Patching security holes in GPS, computer timing
- By Patrick Marshall
- Mar 20, 2018
When Navy ships were involved in two collisions in the summer of 2017 -- one off the coast of Japan and another near Malaysia -- some analysts suspected that the cause might have been “GPS spoofing,” the transmission of falsified Global Positioning System data to the ship’s computers.
In September 2017, researchers reported multiple instances of GPS spoofing in Russian waters. In one widely reported case, two ships' GPS indicated they were at Sochi Airport, 12 miles away from the vessels' actual locations. Some experts speculated that the GPS spoofing might have been the result of efforts to protect Russian President Vladimir Putin’s nearby summer home from drone incursions.
Now researchers at Clemson University have received a $1 million grant from the National Science Foundation to develop ways to prevent such mishaps and, potentially, even greater catastrophes that could result from GPS spoofing. The researchers also are looking at defenses against attacks on the Network Time Protocol (NTP), which keeps computers synchronized.
"In a network where time has to be aligned, such as the internet, cellular communication networks and power systems, if the time on one device goes wrong, then there could be catastrophic consequences,” said Yongqiang Wang, assistant professor of electrical and computer engineering and the research team leader. “So we want to provide secure timing solutions by securing the two most commonly used time distribution approaches, GPS receivers and NTP."
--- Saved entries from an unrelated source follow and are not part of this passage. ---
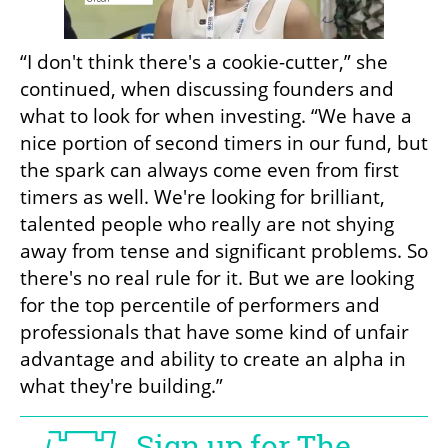
“I don't think there's a cookie-cutter,” she 
continued, when discussing founders and 
what to look for when investing. “We have a 
nice portion of second timers in our fund, but 
the spark can always come even from first 
timers as well. We're looking for brilliant, 
talented people who really are not shying 
away from tense and significant problems. So 
there's no real rule for it. But we are looking 
for the top percentile of performers and 
professionals that have some kind of unfair 
advantage and ability to create an alpha in 
what they're building.”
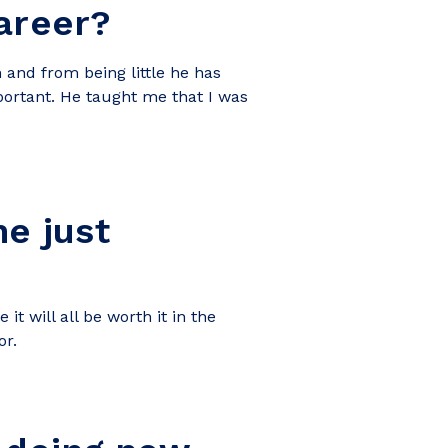
career?
 and from being little he has
portant. He taught me that I was
e just
it will all be worth it in the
or.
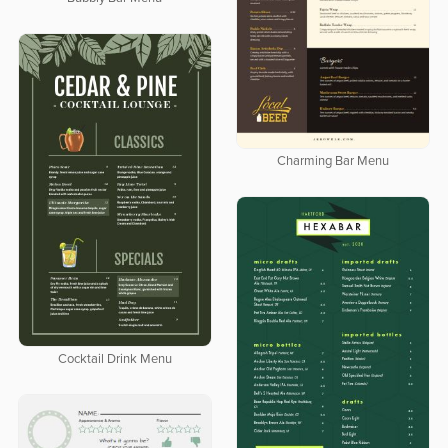
Charming Bar Menu
Cocktail Drink Menu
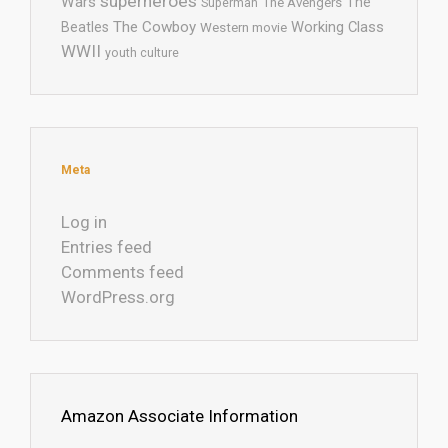
superheroes
Wars
The
Superman
The Avengers
The Cowboy
Working Class
Beatles
Western movie
WWII
youth culture
Meta
Log in
Entries feed
Comments feed
WordPress.org
Amazon Associate Information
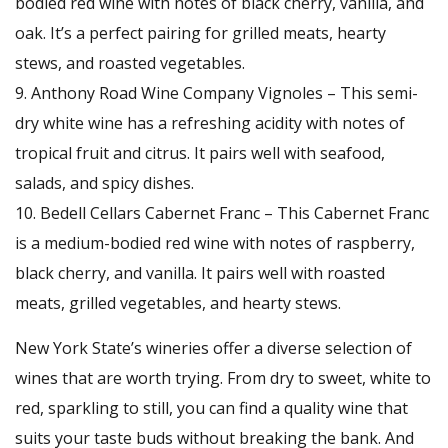
bodied red wine with notes of black cherry, vanilla, and
oak. It’s a perfect pairing for grilled meats, hearty
stews, and roasted vegetables.
Anthony Road Wine Company Vignoles – This semi-
dry white wine has a refreshing acidity with notes of
tropical fruit and citrus. It pairs well with seafood,
salads, and spicy dishes.
Bedell Cellars Cabernet Franc – This Cabernet Franc
is a medium-bodied red wine with notes of raspberry,
black cherry, and vanilla. It pairs well with roasted
meats, grilled vegetables, and hearty stews.
New York State’s wineries offer a diverse selection of
wines that are worth trying. From dry to sweet, white to
red, sparkling to still, you can find a quality wine that
suits your taste buds without breaking the bank. And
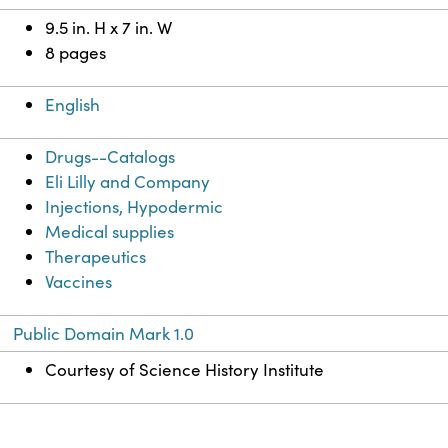
9.5 in. H x 7 in. W
8 pages
English
Drugs--Catalogs
Eli Lilly and Company
Injections, Hypodermic
Medical supplies
Therapeutics
Vaccines
Public Domain Mark 1.0
Courtesy of Science History Institute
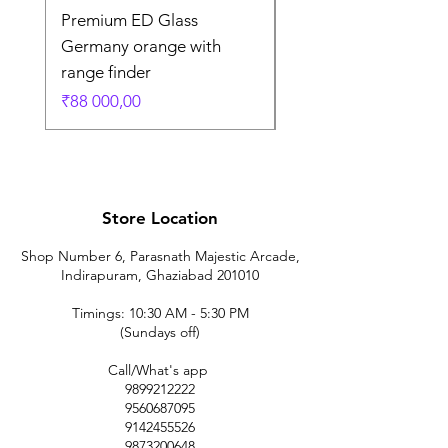
Premium ED Glass
Premium ED Glass 
Germany orange with
in Germany
range finder
Regular Price
₹195 000,00
Price
₹88 000,00
Store Location
Shop Number 6, Parasnath Majestic Arcade,
Indirapuram, Ghaziabad 201010
Timings: 10:30 AM - 5:30 PM
(Sundays off)
Call/What's app
9899212222
9560687095
9142455526
9873200648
The threats are varied. While GPS spoofing can make ships think they’re on land, Wang said, rolling back timing on a device can make it easy for hackers to access encrypted documents.
The Clemson team’s plan for protecting against GPS spoofing is to set up a server that will be used to certify GPS signals by embedding a secret code in them. The Clemson server will sample satellite GPS signals every 10 seconds, and end users’ devices will be able to access the Clemson sample to verify that the signals they are receiving are coming from a genuine source.
The team’s strategy for protections against attack on NTP is similar -- they will create a “pulse synch protocol” that computers can access to cross-check whether they are correctly synchronized with each other.
Other teams are tackling this challenge as well. Given that some GPS spoofing may result from determined hackers, researchers at the University of Texas, San Antonio, have developed an algorithm that mitigates the effects of spoofed GPS attacks on electrical grids and other GPS-reliant technologies.
The algorithm can recognize false GPS time and location signals and counter an attack while it occurs. It estimates the clock bias and drift of the GPS receiver along with the possible attack and corrects that data, according to a summary of the research. The researchers say the proposed technique can easily be implemented in real time and can work with standard position, velocity and time estimation algorithms in off-the-shelf receivers.
While focusing primarily on preventing attacks on the American electrical power grid, the San Antonio researchers said the algorithm is applicable to many industries that depend on reliable GPS data – from autonomous vehicles to cell phone signals and financial transactions. They are planning to make their algorithm available in app stores for Android and iPhone users, as well as for larger devices like computers.
Patrick Marshall is a freelance technology writer for GCN.